= Lute of Pythagoras =

Self-similar geometric figure

Lute of Pythagoras

The lute of Pythagoras is a self-similar geometric figure made from a sequence of pentagrams.

==Constructions==
The lute may be drawn from a sequence of pentagrams.
The centers of the pentagrams lie on a line and (except for the first and largest of them) each shares two vertices with the next larger one in the sequence.

An alternative construction is based on the golden triangle, an isosceles triangle with base angles of 72° and apex angle 36°. Two smaller copies of the same triangle may be drawn inside the given triangle, having the base of the triangle as one of their sides. The two new edges of these two smaller triangles, together with the base of the original golden triangle, form three of the five edges of the polygon. Adding a segment between the endpoints of these two new edges cuts off a smaller golden triangle, within which the construction can be repeated.

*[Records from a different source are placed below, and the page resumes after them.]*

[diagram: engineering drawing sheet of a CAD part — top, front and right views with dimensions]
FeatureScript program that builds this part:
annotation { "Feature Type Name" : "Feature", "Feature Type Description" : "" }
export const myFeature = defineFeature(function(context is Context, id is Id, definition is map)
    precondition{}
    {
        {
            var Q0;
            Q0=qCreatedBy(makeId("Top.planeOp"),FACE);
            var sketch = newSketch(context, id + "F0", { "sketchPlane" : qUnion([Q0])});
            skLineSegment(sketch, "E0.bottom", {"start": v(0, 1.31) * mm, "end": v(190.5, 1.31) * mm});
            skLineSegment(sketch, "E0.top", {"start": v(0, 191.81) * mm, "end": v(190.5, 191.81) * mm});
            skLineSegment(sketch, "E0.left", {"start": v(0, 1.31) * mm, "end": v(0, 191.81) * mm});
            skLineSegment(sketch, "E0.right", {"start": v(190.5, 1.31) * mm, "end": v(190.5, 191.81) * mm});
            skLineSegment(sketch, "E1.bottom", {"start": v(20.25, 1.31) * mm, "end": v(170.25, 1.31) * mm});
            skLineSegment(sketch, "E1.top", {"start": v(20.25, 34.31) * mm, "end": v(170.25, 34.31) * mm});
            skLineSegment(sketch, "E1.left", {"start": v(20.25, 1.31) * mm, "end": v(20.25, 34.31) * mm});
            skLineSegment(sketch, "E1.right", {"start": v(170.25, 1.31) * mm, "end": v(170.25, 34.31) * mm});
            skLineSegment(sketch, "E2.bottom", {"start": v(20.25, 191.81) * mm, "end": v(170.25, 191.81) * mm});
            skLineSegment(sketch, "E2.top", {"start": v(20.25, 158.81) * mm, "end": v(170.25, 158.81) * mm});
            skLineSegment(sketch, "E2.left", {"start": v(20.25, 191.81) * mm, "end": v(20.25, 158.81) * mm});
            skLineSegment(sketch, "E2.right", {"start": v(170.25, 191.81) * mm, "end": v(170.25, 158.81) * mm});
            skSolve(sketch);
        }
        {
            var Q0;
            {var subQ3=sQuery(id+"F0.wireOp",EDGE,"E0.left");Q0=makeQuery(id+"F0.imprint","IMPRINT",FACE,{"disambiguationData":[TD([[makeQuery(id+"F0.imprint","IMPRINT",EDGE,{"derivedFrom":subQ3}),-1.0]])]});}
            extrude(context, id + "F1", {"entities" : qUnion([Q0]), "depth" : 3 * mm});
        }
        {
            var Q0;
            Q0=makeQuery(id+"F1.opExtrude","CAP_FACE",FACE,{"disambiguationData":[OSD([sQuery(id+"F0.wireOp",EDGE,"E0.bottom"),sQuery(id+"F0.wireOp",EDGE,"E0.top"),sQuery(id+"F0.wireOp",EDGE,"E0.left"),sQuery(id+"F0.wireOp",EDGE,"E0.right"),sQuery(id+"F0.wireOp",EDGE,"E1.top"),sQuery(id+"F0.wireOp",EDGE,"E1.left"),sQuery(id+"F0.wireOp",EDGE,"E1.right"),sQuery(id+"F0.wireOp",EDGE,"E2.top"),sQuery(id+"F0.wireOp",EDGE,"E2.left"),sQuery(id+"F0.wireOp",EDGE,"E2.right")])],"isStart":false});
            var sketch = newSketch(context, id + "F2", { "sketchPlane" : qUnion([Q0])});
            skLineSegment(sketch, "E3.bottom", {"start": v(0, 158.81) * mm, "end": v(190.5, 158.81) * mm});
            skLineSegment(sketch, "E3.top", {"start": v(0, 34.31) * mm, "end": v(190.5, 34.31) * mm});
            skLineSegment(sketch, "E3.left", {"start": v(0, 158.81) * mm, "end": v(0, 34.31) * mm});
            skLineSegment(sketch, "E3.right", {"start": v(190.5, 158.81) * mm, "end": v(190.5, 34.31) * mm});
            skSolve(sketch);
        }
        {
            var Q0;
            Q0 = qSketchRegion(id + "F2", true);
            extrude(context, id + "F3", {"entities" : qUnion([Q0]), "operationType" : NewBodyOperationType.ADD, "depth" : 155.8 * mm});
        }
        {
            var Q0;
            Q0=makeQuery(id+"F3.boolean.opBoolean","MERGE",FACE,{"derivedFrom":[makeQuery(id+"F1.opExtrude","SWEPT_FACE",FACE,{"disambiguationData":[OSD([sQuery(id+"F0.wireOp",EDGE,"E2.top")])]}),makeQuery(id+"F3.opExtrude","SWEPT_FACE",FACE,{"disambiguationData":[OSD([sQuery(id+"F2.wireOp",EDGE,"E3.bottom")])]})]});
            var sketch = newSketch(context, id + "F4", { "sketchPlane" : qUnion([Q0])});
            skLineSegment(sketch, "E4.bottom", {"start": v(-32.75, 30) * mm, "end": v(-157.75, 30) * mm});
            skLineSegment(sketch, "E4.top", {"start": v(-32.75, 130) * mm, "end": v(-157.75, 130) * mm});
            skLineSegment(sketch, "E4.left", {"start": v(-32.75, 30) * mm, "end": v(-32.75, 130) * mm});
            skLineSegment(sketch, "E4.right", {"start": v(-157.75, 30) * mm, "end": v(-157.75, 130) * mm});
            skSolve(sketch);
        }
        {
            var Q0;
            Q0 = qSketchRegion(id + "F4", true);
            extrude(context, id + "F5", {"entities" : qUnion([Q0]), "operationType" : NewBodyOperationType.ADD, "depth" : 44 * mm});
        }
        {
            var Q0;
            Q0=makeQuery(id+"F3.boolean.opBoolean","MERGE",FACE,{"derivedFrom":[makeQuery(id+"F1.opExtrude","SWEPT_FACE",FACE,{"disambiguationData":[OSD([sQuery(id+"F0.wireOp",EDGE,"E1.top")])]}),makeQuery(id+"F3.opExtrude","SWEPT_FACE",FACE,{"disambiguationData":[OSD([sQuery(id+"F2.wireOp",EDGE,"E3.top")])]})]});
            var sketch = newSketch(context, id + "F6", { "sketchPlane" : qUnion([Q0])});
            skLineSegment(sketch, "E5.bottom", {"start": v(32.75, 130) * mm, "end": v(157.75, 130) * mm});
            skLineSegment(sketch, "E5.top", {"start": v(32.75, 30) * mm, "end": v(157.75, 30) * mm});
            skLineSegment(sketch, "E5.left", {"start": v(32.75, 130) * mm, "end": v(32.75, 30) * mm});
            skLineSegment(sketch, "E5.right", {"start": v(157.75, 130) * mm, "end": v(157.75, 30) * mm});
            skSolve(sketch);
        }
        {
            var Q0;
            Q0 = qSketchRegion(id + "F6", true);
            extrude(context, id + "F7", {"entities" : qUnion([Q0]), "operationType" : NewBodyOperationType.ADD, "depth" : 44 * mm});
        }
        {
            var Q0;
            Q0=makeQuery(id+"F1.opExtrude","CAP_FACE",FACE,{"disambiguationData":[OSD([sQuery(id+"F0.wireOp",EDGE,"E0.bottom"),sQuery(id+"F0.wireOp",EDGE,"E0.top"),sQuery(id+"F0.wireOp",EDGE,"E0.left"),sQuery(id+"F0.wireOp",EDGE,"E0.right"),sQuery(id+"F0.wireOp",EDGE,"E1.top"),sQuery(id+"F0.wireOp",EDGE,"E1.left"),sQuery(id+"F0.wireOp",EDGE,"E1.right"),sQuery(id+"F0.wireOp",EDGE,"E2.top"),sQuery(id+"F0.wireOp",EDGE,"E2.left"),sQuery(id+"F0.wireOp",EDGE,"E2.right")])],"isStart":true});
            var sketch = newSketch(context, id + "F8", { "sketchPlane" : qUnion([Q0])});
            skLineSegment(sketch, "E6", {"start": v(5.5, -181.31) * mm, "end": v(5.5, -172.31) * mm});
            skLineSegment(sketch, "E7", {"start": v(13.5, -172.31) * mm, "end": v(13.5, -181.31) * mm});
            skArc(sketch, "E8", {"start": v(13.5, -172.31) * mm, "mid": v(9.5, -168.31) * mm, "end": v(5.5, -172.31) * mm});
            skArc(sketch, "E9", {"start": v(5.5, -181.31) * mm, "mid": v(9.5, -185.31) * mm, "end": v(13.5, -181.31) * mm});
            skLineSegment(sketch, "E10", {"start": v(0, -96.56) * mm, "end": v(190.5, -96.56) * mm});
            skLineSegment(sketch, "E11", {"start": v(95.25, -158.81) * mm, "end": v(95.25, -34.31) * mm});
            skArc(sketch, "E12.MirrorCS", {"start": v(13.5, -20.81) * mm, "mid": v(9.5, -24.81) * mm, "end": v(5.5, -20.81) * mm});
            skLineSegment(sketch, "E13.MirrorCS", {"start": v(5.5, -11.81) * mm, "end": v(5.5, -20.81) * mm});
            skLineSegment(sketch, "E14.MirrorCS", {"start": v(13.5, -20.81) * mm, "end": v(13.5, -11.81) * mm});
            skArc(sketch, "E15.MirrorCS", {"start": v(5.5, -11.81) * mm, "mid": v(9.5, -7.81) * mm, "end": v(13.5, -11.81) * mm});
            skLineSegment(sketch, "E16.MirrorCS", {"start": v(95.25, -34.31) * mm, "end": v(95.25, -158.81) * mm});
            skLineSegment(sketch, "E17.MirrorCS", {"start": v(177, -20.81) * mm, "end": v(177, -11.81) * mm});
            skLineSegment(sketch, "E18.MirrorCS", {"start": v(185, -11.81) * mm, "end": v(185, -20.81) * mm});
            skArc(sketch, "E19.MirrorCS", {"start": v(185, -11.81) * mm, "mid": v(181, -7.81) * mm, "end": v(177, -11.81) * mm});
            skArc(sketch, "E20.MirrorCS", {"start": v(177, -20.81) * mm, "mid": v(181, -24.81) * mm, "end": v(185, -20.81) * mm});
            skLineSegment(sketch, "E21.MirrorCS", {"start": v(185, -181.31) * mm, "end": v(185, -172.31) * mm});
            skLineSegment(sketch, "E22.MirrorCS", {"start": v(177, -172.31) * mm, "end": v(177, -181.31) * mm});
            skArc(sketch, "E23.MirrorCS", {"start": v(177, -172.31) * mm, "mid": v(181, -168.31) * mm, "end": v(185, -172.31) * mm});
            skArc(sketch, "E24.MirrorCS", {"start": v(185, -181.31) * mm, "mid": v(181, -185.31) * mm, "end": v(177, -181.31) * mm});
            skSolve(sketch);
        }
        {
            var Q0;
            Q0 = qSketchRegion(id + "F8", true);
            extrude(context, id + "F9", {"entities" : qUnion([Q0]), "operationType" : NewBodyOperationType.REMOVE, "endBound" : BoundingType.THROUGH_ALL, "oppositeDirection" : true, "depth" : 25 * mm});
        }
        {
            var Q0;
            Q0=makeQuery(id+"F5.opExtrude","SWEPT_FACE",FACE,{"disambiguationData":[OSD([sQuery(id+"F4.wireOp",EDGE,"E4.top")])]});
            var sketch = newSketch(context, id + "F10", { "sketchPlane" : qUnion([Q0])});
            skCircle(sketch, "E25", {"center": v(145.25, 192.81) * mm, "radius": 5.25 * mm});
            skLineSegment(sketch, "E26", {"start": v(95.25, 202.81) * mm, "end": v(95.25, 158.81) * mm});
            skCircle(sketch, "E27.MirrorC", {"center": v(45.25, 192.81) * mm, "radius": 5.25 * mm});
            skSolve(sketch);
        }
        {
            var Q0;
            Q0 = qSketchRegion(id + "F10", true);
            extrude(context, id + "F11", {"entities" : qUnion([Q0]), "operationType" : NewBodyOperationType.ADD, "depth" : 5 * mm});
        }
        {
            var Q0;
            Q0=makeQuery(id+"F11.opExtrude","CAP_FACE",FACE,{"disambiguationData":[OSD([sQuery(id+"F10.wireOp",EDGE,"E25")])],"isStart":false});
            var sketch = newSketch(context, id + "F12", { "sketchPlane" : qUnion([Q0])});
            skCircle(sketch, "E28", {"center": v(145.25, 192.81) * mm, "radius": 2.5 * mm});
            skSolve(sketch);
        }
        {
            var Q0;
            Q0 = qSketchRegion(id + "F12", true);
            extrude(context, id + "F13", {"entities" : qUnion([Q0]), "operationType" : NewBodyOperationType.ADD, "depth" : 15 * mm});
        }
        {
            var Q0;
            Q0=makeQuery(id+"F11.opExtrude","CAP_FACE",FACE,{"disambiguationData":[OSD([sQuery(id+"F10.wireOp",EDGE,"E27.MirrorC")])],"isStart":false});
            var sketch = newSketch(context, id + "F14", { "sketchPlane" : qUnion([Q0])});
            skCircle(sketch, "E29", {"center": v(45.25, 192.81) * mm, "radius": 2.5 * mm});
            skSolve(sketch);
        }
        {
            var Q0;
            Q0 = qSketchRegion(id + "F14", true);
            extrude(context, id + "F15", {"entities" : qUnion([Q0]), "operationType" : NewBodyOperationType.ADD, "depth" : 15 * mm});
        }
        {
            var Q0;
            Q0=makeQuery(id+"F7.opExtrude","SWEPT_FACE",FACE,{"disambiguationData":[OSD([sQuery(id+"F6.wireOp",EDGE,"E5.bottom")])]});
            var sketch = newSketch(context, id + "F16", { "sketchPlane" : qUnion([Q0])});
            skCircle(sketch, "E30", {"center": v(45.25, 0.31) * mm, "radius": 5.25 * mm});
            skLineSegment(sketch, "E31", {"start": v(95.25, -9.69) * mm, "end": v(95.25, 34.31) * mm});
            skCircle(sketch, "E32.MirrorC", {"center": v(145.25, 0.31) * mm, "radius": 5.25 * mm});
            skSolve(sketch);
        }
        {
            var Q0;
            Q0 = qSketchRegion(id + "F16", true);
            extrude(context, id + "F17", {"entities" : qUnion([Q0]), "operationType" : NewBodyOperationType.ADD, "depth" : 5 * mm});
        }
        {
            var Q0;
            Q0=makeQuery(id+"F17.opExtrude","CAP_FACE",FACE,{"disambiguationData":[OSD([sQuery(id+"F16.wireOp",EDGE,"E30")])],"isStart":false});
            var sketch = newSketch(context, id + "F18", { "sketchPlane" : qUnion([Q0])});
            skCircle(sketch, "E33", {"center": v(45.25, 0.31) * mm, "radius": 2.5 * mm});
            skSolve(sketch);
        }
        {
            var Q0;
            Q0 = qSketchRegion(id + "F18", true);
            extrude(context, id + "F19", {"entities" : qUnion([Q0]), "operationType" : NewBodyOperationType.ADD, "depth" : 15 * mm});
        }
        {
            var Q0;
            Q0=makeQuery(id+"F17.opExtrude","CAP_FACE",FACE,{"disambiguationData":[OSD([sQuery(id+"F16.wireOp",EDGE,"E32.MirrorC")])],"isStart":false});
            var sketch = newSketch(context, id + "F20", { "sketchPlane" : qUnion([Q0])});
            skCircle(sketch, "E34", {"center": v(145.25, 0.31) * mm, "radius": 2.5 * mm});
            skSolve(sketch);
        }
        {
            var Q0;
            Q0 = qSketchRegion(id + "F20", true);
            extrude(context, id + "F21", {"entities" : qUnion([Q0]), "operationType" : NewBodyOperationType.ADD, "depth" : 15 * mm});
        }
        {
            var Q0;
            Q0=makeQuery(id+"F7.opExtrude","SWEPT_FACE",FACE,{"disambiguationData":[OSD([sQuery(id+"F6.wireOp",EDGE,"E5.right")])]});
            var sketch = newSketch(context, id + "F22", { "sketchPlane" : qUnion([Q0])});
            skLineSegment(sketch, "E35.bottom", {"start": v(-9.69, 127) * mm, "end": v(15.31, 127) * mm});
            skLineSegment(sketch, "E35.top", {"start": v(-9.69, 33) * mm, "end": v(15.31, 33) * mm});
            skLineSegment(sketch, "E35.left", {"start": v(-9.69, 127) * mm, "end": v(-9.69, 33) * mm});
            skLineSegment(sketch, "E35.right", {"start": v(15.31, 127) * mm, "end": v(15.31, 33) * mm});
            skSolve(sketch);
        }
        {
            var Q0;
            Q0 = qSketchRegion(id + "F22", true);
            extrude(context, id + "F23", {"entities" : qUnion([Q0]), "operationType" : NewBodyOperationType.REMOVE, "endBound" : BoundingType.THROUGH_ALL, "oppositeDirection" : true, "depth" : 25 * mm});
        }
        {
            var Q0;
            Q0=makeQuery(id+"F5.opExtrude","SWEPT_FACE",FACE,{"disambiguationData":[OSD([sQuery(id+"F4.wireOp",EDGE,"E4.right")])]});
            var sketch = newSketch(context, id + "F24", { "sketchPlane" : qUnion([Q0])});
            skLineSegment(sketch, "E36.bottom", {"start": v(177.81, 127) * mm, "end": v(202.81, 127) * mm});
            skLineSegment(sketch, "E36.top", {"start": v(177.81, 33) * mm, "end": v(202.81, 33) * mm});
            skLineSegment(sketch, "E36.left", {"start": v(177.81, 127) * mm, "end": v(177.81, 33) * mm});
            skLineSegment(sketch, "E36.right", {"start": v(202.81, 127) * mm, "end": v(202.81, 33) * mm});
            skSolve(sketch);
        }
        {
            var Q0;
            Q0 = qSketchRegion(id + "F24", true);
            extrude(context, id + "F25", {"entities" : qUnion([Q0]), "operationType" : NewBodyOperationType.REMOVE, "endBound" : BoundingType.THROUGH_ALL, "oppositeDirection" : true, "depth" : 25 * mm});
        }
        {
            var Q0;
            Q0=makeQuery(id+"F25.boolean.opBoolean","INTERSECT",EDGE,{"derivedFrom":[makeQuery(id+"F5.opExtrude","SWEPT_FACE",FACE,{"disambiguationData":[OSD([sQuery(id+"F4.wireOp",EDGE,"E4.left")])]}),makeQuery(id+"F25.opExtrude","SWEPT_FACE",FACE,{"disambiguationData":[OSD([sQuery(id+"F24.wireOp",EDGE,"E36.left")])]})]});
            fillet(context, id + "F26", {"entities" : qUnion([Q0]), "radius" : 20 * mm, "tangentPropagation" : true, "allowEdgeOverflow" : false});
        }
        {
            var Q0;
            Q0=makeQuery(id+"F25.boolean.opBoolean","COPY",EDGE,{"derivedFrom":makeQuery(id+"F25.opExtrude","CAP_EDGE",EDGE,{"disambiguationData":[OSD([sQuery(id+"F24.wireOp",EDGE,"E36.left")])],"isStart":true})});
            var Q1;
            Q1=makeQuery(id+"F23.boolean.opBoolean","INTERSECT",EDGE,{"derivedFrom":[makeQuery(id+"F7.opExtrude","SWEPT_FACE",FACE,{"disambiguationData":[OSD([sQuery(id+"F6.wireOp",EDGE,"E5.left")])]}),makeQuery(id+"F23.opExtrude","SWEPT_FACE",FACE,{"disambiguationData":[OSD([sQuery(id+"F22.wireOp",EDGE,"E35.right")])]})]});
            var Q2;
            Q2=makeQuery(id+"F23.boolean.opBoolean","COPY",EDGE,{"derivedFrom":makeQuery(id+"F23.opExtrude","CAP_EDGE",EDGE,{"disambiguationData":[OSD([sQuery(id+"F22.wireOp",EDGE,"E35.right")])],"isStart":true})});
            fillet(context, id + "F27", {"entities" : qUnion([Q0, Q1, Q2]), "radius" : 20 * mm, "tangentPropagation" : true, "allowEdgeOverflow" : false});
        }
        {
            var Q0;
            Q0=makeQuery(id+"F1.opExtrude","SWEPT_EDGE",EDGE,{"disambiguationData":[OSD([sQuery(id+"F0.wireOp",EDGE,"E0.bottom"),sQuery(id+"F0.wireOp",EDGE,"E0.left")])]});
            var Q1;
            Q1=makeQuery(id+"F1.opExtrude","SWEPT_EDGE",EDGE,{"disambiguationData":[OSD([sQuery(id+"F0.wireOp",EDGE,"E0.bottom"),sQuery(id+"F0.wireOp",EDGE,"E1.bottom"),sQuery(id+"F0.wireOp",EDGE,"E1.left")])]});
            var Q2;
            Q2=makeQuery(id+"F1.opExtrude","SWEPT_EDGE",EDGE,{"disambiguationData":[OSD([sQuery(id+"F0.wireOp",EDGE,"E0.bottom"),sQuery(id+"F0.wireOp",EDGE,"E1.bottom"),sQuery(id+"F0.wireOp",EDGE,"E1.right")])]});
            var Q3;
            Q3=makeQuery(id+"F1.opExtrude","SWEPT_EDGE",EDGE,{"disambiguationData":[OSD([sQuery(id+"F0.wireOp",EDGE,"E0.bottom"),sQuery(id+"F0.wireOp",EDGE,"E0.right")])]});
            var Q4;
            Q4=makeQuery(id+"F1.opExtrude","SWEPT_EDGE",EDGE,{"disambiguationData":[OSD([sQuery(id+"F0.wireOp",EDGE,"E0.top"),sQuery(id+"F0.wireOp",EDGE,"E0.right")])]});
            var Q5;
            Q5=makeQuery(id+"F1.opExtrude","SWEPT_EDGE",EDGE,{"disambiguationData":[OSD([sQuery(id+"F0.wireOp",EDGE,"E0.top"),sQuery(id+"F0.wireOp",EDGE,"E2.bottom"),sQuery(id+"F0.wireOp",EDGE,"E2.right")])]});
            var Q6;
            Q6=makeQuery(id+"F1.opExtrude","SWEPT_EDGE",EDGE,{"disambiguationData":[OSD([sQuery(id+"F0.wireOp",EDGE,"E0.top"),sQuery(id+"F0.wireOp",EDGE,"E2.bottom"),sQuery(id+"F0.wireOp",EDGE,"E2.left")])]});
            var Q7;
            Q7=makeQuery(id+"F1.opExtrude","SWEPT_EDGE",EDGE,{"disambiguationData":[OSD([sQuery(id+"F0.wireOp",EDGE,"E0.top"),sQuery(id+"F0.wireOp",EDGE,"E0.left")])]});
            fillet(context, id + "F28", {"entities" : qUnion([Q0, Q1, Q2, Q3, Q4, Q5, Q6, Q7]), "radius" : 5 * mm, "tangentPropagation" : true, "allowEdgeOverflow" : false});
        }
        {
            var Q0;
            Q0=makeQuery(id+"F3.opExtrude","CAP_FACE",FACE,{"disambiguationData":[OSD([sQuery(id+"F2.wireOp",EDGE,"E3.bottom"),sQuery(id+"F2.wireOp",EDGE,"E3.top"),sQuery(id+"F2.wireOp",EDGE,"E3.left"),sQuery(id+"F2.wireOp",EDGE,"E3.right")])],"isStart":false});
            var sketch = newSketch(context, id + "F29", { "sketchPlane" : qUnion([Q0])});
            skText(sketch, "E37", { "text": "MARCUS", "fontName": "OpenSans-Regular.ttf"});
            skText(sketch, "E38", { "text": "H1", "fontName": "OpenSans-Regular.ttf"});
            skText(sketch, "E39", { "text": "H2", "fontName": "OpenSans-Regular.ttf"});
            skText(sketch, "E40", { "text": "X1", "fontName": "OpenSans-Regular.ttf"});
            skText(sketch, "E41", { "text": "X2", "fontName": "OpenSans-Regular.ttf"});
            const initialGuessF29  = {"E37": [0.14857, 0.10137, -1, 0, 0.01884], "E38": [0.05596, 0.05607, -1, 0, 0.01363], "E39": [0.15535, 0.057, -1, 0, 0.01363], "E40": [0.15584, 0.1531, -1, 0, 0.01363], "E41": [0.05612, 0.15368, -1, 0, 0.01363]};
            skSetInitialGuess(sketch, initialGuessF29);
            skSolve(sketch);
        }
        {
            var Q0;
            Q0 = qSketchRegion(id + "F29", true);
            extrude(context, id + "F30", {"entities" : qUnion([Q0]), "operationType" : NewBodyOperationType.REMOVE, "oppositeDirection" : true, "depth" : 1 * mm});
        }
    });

Some sources add another pentagram, inscribed within the inner pentagon of the largest pentagram of the figure. The other pentagons of the figure do not have inscribed pentagrams.

==Properties==
The convex hull of the lute is a kite shape with three 108° angles and one 36° angle. The sizes of any two consecutive pentagrams in the sequence are in the golden ratio to each other, and many other instances of the golden ratio appear within the lute.

==History==
The lute is named after the ancient Greek mathematician Pythagoras, but its origins are unclear. An early reference to it is in a 1990 book on the golden ratio by Boles and Newman.